Il voyait ces visages familiers flottant dans son esprit, si proche d'eux bien qu'il ne les ait jamais connus. Esmée et Basile, deux jeunes gens dont l'avenir semblait radieux, le bonheur d'avoir enfin trouvé une deuxième partie de son être, les jours à venir semblaient radieux. Ils étaient jeunes, ambitieux, amoureux, qui ne leur aurait pas prédit des jours heureux ? Mais la fin de l'histoire était bien plus triste que celle que l'on leur avait imaginée. Éclatant dans son esprit, la violence de l'accident vint briser cette idylle. Le récit d'Adélaïde, permettait au jeune homme d'éclaircir les nombreuses zones d'ombre et de doute que son imaginaire avait rempli de supposions. Basile n'avait jamais été seul dans cette voiture roulant de nuit.
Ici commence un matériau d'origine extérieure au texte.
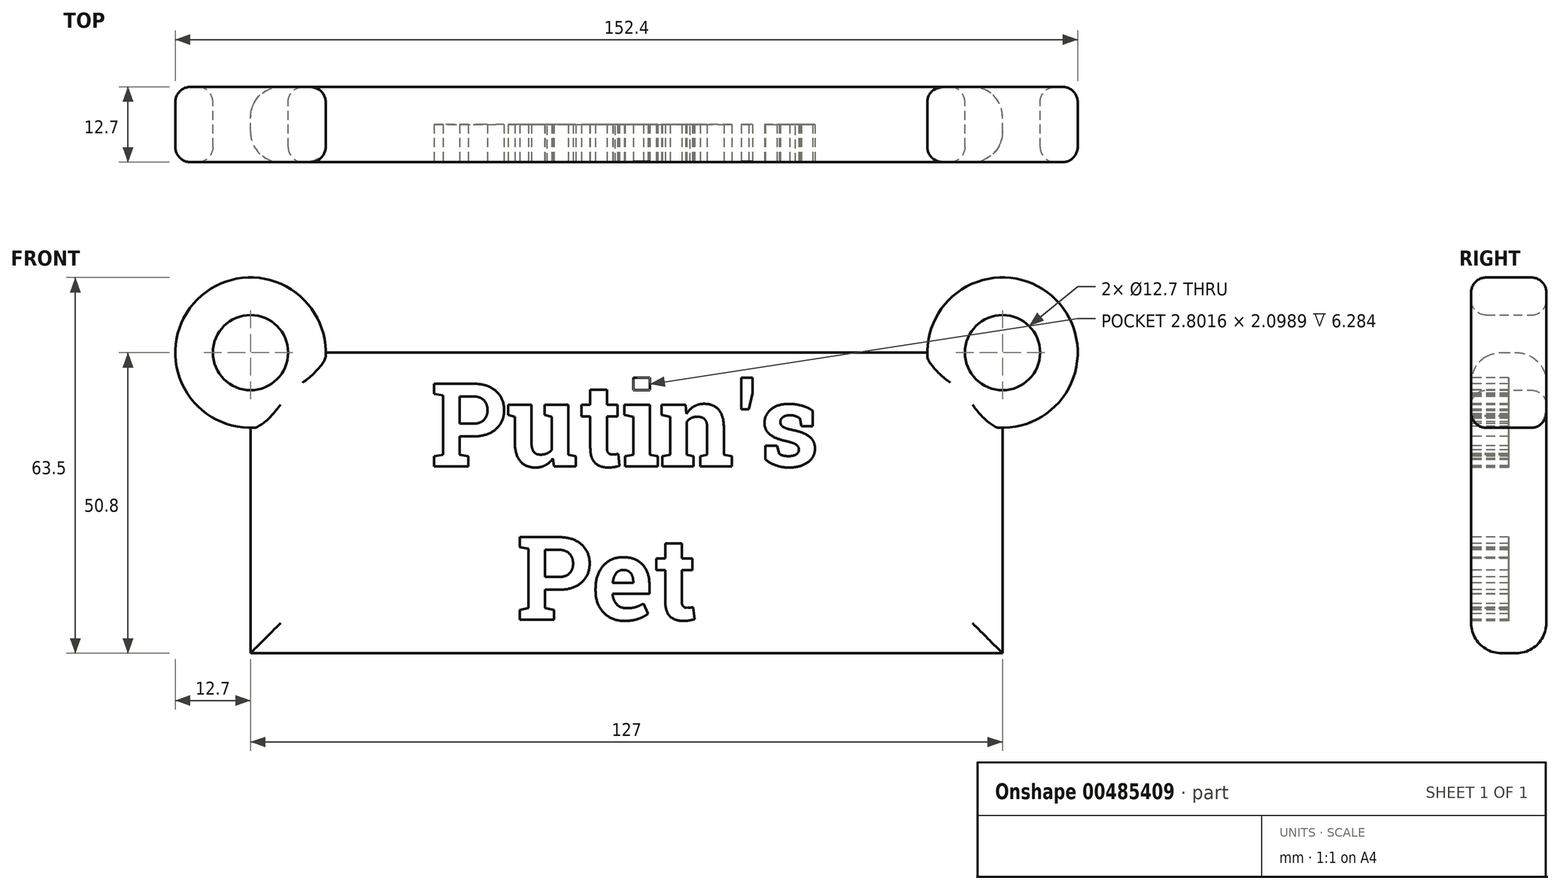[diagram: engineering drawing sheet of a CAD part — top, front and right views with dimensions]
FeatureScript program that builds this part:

L'émotion forma une boule dans la gorge de Raphaël alors que la jeune femme continuait de lui conter les événements, sa voix se fondant dans une mélodie monotone, ses doigts tapants le rythme le long de sa tasse. Pouvait-on vraiment ressentir la rage que procure la trahison ? Le jeune homme ne le savait pas vraiment, mais à ce moment-là, l'émotion qui empara son corps lui sembla plus vrai que nature, comme si l'affront fait à son ami des années auparavant lui avait été destiné. Il comprenait les doutes et les peurs de la jeune femme mais son choix lui semblait inimaginable. Son regard accueillait désormais le même brasier que celui qui avait allumé les iris de Basile et d'Adélaïde. La jeune femme apercevant la haine grandissante de son interlocuteur lui souffla doucement :
-Ne te méprend pas, Esmée n'était pas une femme odieuse et sa décision n'est pas une infamie. Il faut comprendre que tout ceci la dépassait, elle était en état de choc, elle a préféré penser à elle quitte à anéantir celui qu'elle aimait. -Tout de même, comment a-t-elle pu lui faire ça, le laisser d'une telle façon.
-Elle a eu peur, nous ne pouvons pas savoir comment nous aurions réagi à sa place.
Raphaël se révolta face au calme de la jeune femme, la rage, l'envie de vengeance enflammée son esprit. Les mots de la lettre avaient désormais pris leur véritable sens. Il ne s'agissait pas d'excuse mais d'un acte de pur égoïsme pour laver sa conscience, un ultime coup de poignard qui avait rouvert d'anciennes plaies.
-Et dire que maintenant Basile veut mettre fin à ses jours tout ça à cause des actions de cette femme égoïste, tout ça parce qu'elle a détruit le peu d'espoir qu'il lui restait.
-Ne dit pas ça, s'offensa Adélaïde en fronçant les sourcils, Esmée a peut-être pris de mauvaises décisions mais il ne faut en aucune la rendre responsable de tout. Les choix de Basile sont les choix de Basile.
Elle but une longue gorgée de thé et sous le regard courroucé de Raphaël, passa laconiquement sa main dans ses cheveux et tourna vers le jeune homme un regard triste.
-Je connaissais déjà bien Basile à l'époque, et lorsque l'on m'a annoncé qu'il était vivant et le destin qui lui était réservé, une partie de mon être avait déjà compris quel serait le dernier mot de l'histoire. J'étais beaucoup trop optimiste pour accepter cette horrible fatalité, j'avais l'espoir d'avoir tort. Peu importe les événements, Basile aurait pris cette décision et je doute que nous puissions le faire changer d'avis.
Raphaël n'esquissa pas le moindre mouvement face à cette déclaration. Adélaïde avait perdu espoir mais pas lui, il le savait au plus profond de son être, il ferait vivre Basile. Il le sentait, ils étaient sur le bon chemin vers le bonheur.